Currently there are only about 2,000 people housed in all of the shelters combined. It is estimated that on any given day there are 6,000 homeless on this island. Even if all 558 affordable rental units were available immediately, that may still leave roughly 3,000 unsheltered homeless out there. Approximately one third of them are children.
It is evident that we need more places, even if only temporary, for people to sleep and feel safe.
Temporary shelters provide multiple things:
Case managers need to know where they can find their clients on a regular basis. It's hard to help someone when you go looking for them and they are not where they were last. Sweep a beach? Start over from scratch. Shelters provide that consistent place for a point of contact.
We need more shelters. Not just one, but maybe 10. And while $20 million may sound like a lot for a single shelter, getting it right the first time outweighs the long-term cost of taking a shortcut or skimping.

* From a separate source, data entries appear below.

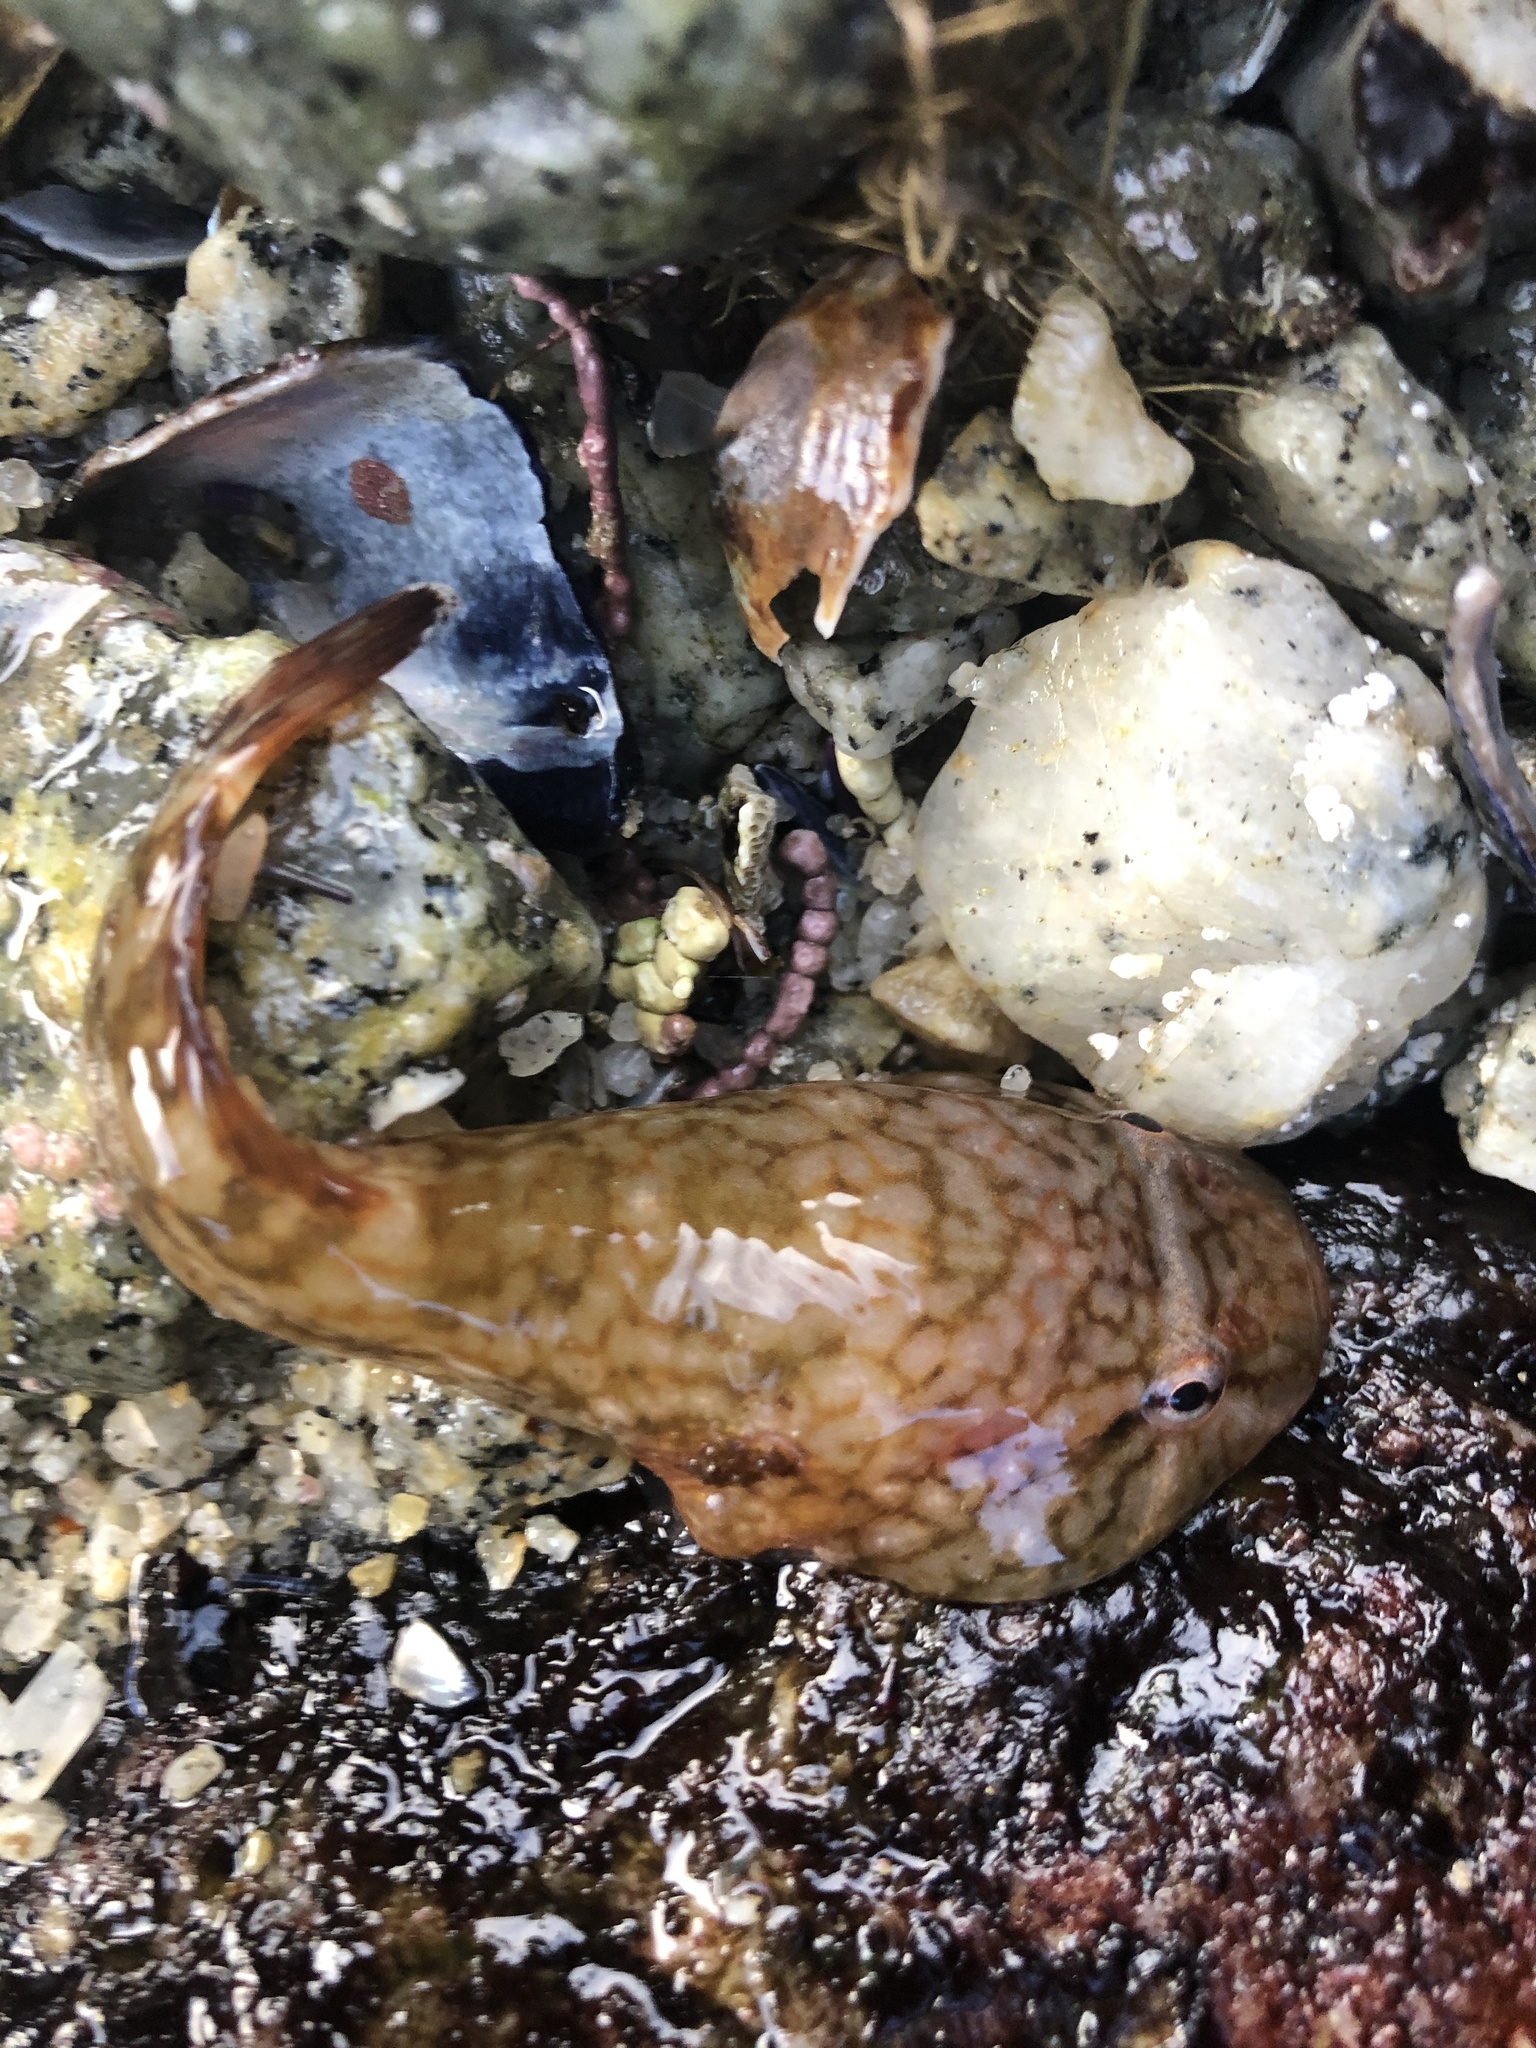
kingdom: Animalia
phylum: Chordata
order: Gobiesociformes
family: Gobiesocidae
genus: Gobiesox
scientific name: Gobiesox maeandricus
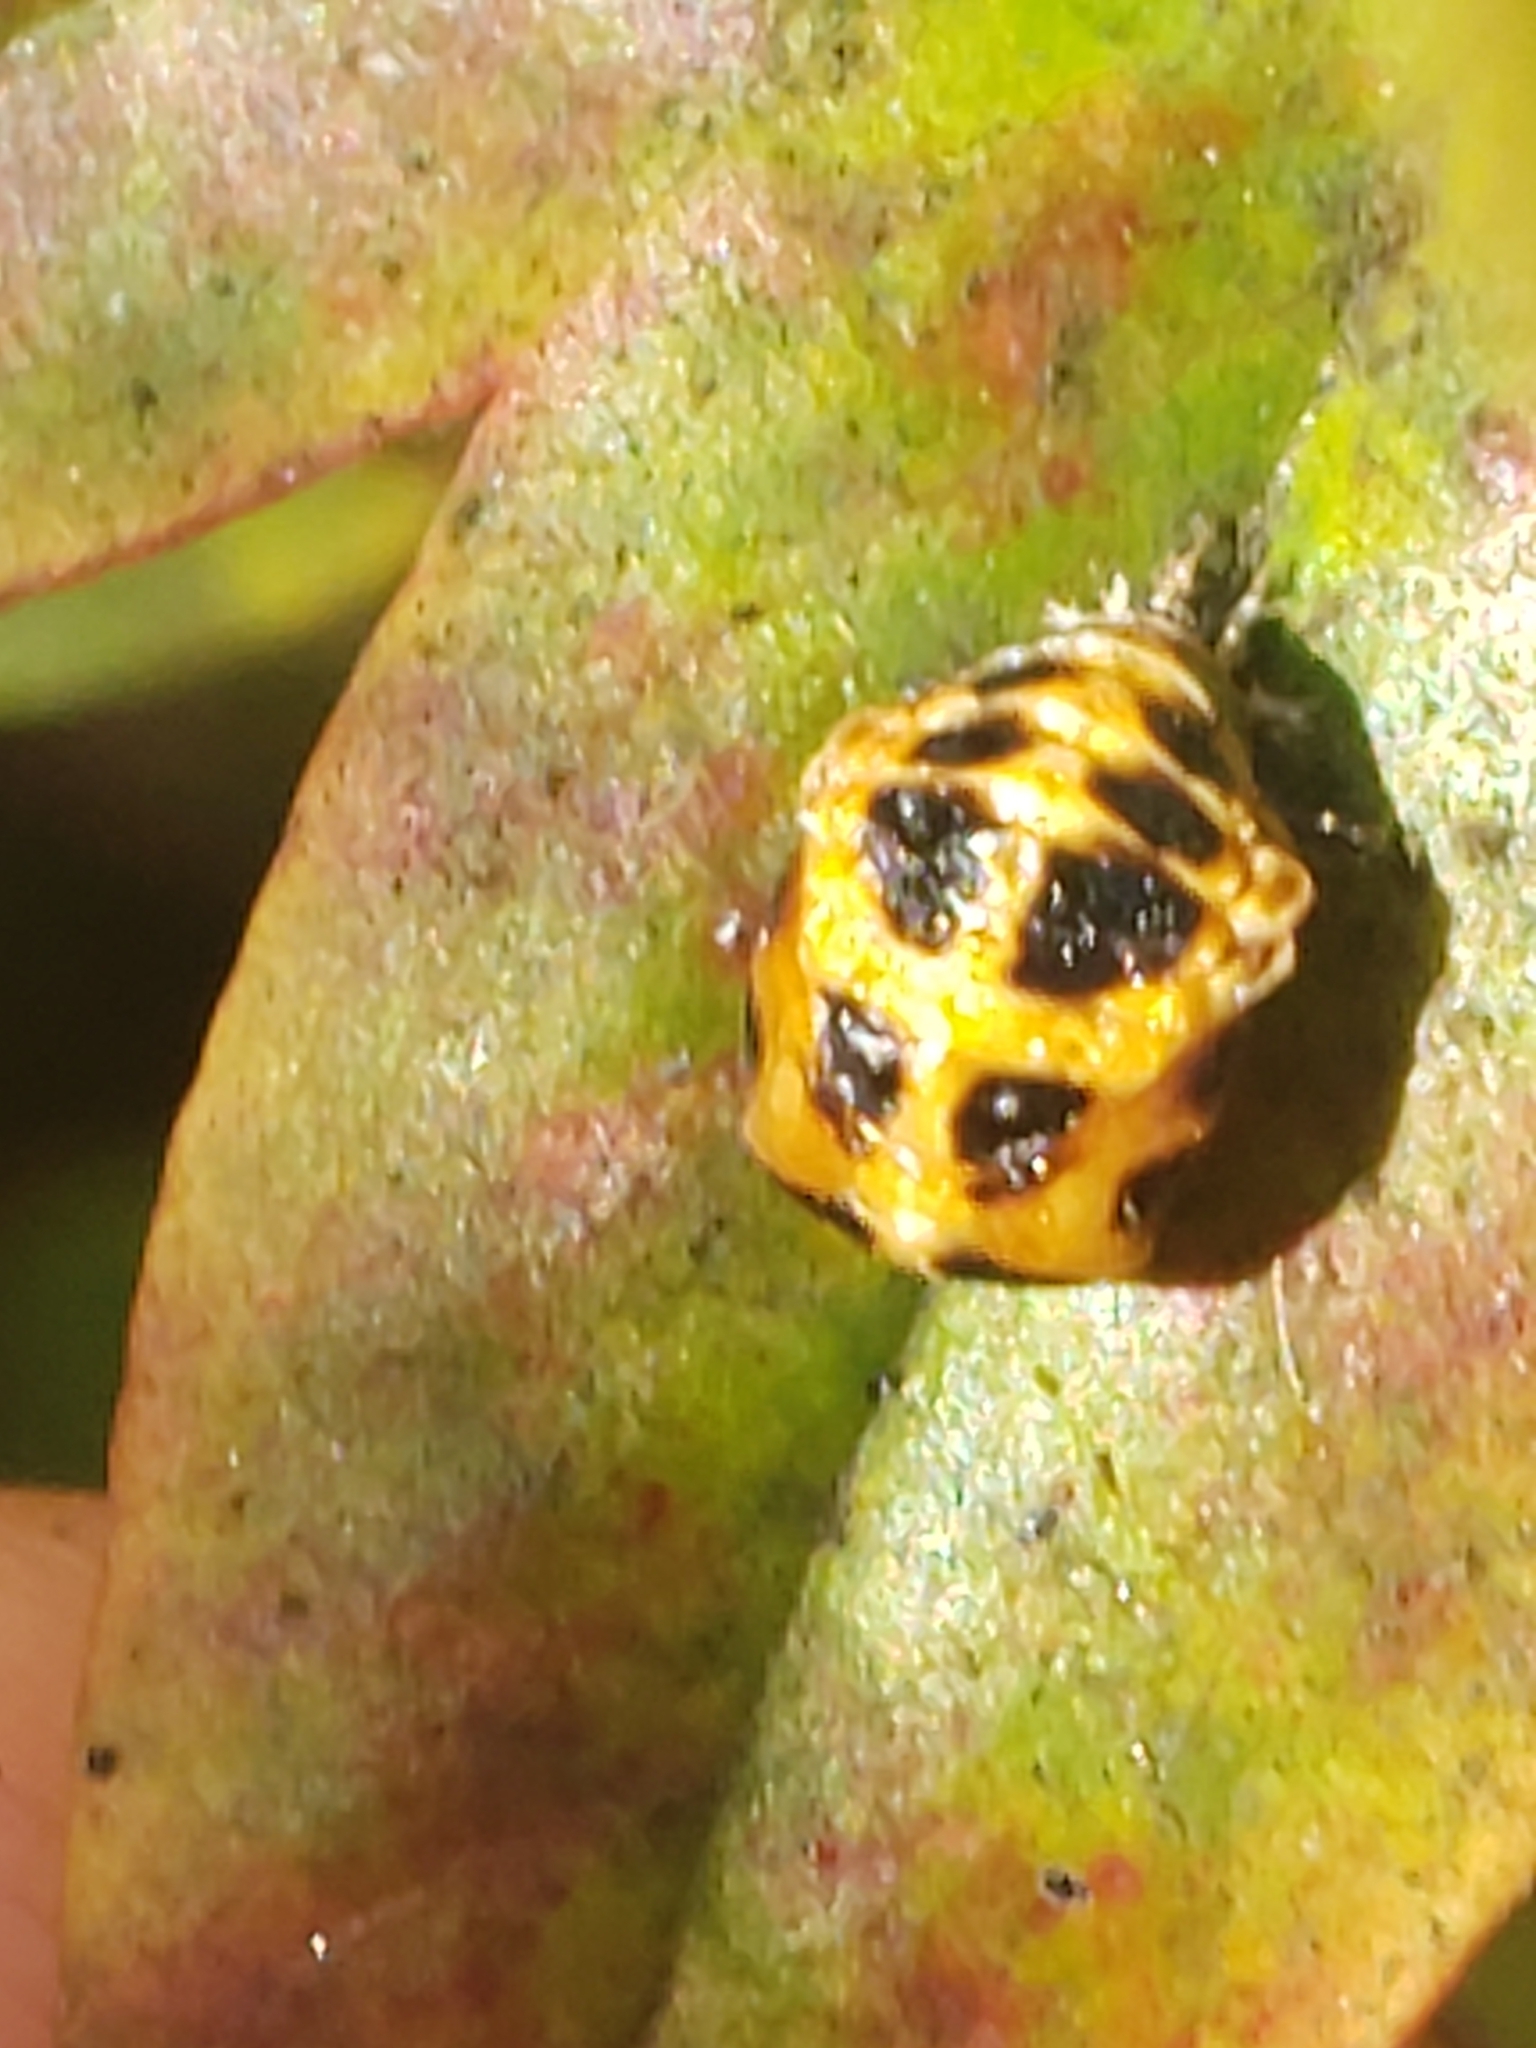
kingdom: Animalia
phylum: Arthropoda
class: Insecta
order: Coleoptera
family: Coccinellidae
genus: Harmonia
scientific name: Harmonia axyridis
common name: Harlequin ladybird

Now that the Next Step shelter has been open for almost two years, all involved have solid experience to know the extent of needs that must be met.
Twenty-million dollars is really a cheap investment into the first step of altering the life paths of real people, their families and their descendants. It's not the cost, but the cost effectiveness that counts. And doing it right the first time with a well-planned and implemented shelter is a better alternative to the pothole patchwork of having to do it over and over.
Curtis J. Kropar is executive director of Hawaiian Hope, a nonprofit organization that provides computer services to homeless shelters and service providers. He wrote this commentary for The Advertiser.